Here PETER SOMERVILLE provides more detail on how a UK carbon budget could be set, and discusses some problems with the Climate Change Committee (CCC) budgets. This is the second of two articles, the first is this overview of the CCC’s Sixth Carbon Budget  

Download these articles on carbon budgets, as a pdf

A global carbon budget is the total amount of carbon dioxide emissions that human activities across the world can be allowed to generate, in order to avoid excessive global warming.

Budgets vary, according to the degrees of temperature increase that are judged to be allowable, and according to how sensitive the climate is judged to be in response to carbon emissions: the greater the sensitivity, the smaller the budget has to be.

School students’ climate protest, 2019

Unfortunately, we do not know exactly how sensitive the climate is to carbon emissions, so budgets are calculated across the range of possible sensitivities.

The IPCC Special Report on Global Warming of 1.5 degrees provided a range of figures for the remaining global carbon budget in 2018 (Table 2.2 on page 108).

On the basis of the median climate sensitivity, the budget to limit warming to 1.5°C above pre-industrial levels was stated as 580 billion tonnes of carbon dioxide (580 GtCO2).
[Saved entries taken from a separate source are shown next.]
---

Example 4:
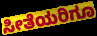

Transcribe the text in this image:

ಸೀತೆಯರಿಗೂ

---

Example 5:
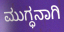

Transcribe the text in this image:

ಮುಗ್ಧನಾಗಿ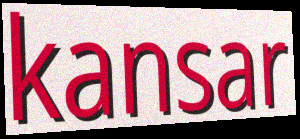
kansarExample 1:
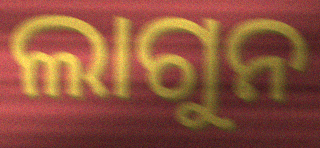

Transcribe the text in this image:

ଲାଗୁନ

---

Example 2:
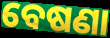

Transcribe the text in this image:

ବେଷଣା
That means the world has a mere 50:50 chance of staying below 1.5°C.

Arguably, however, a higher level of climate sensitivity is required, to give the world at least a 66% chance of reaching the 1.5°C target. At this level, the carbon budget in 2018 was 420 GtCO2.
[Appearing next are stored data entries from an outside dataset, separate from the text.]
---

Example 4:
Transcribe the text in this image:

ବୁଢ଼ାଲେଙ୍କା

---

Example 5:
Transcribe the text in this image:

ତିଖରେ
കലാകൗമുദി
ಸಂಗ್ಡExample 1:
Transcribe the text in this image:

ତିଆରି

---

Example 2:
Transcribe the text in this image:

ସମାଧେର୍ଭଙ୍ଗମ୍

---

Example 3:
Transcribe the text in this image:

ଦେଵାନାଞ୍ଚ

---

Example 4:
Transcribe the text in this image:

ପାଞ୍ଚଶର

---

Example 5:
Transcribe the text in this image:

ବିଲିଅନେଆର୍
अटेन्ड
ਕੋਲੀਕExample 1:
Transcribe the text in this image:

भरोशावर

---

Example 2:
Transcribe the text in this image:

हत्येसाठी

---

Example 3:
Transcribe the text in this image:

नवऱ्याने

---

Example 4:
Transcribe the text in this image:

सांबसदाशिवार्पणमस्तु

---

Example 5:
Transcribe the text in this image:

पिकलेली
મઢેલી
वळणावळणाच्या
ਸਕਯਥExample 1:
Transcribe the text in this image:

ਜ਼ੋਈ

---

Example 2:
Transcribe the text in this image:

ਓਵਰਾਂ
All economic and other human activity in the world currently emits approximately 40 GtCO2 per year, so the remaining budget today in 2021 is closer to 300 GtCO2. At this rate the budget would be fully spent before 2029.

The task here is then to calculate what might count as a fair share of this budget to be allocated to the UK.

The first problem is that the global budget is for carbon dioxide only: other greenhouse gases (GHGs) such as methane and nitrous oxide are calculated separately.

Methane has minimal long-term effect on the climate, but it is a powerful greenhouse gas in the short-term, which needs to be reduced to zero as soon as possible in order to minimise its contribution to peak warming (see CCC Sixth Carbon Budget report, page 372). Arguably, therefore, a fair carbon budget for the UK should take account of all GHGs.